# Slimline dish and multiswitch



## 73cuda (May 21, 2007)

Hi Guys,

I've got my R10 hooked into an old dish and my DVR40 hooked into a slimline that came with my HR20-700s (I'm not using the HR20 now). I want to have both working off the slimline. Is there any reason that I shouldn't use a 2x4 multiswitch with the slimline ? 

It seems like I read somewhere that you shouldn't use a multiswitch with the slimline but I can't find it now.

Thanks 
73


----------



## Da Goon (Oct 22, 2006)

You can use a multiswitch with a slimline. I don't know if a 2 or 3x4 would work though. The slimline should already have 4 outputs from its built in multiswitch. A wideband 6X8 ms would be needed for 5 or more runs.


----------



## 73cuda (May 21, 2007)

Thx for the fast reply.

I already have a 2x4 multiswitch which is why I asked about that one. And I have two runs coming from the slimline now (ofcourse) and I don't want to run any more from it if I don't have to.



> I don't know if a 2 or 3x4 would work though


Why not ?


----------



## litzdog911 (Oct 18, 2002)

You need to use the Zinwell WB68 multiswitch with the 5-LNB dishes. All four outputs from the dish's integrated multiswitch connect to the Zinwell's four inputs, then you'll have eight outputs for your Receivers and DVRs. You might be able to get a Zinwell switch from DirecTV for free since you now need more than the dish's four connections.


----------



## 73cuda (May 21, 2007)

Does it have to be Zinwell brand ?

The one I've got and used before in another home without a slimline dish is a "no name" multiswitch.
It's actually a 3 x 4, not a 2x4 as I stated before. There are two LNB inputs and one cable input and four outputs.

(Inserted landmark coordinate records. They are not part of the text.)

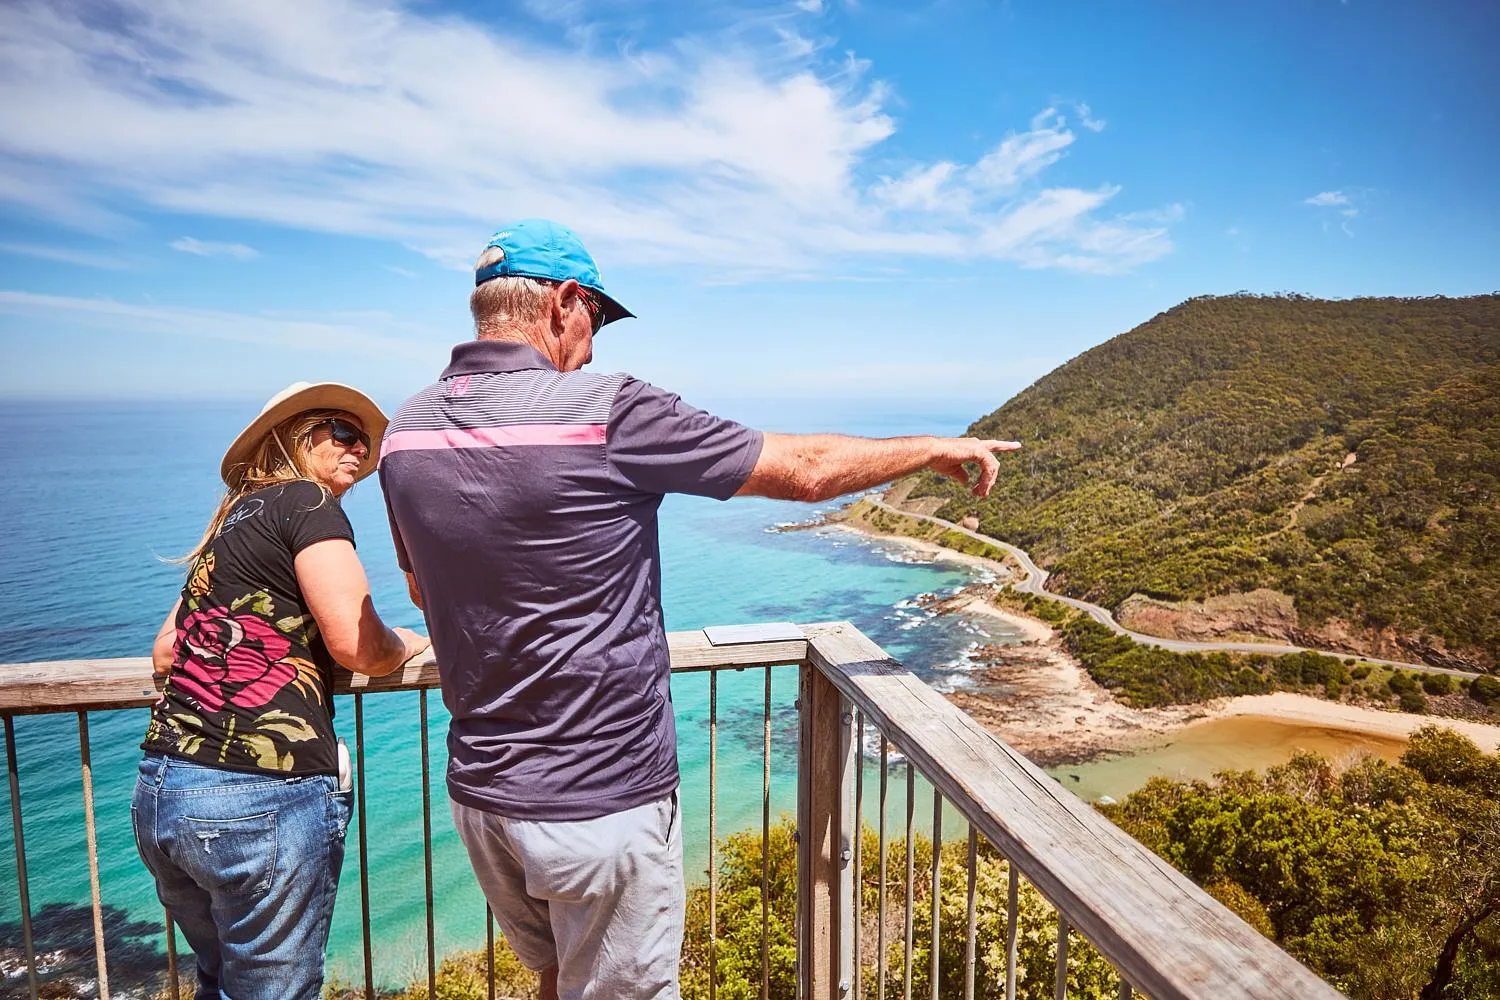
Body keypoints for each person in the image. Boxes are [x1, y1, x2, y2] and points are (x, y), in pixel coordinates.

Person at [379, 219, 1020, 1000]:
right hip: (600, 798)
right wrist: (934, 448)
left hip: (485, 796)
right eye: (597, 319)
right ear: (564, 301)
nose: (594, 345)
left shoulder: (405, 432)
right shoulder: (609, 408)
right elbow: (806, 471)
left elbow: (423, 590)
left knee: (555, 979)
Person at [133, 382, 430, 1000]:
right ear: (297, 436)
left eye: (365, 441)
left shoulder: (233, 520)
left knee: (219, 980)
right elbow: (357, 644)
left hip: (165, 789)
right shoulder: (308, 503)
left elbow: (166, 650)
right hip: (260, 793)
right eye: (343, 432)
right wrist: (406, 642)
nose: (360, 449)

Again, I have only two runs coming from the slimline and I have only two TiVos requiring a total of 4 runs from the multiswitch. Will this do any harm to the dish or the TiVos ?


----------



## litzdog911 (Oct 18, 2002)

Zinwell is the only one recommended with the new 5-LNB dishes.

You do NOT want a 2-input multiswitch because you will not properly distributed signals from all of the satellites. You need all four connections from the dish to the Zinwell switch to properly switch all of the satellite signals to your downstream devices. 

You won't cause any "harm" using one of your current multiswitches. It just won't work right.


----------



## 73cuda (May 21, 2007)

Thanks, that makes sense now. 

I appreciate the info


----------



## BTUx9 (Nov 13, 2003)

of course, if you don't have an HD box hooked up, it's quite likely you won't miss losing access to the other satellites (not sure if all locals are on the spot beam, tho)


----------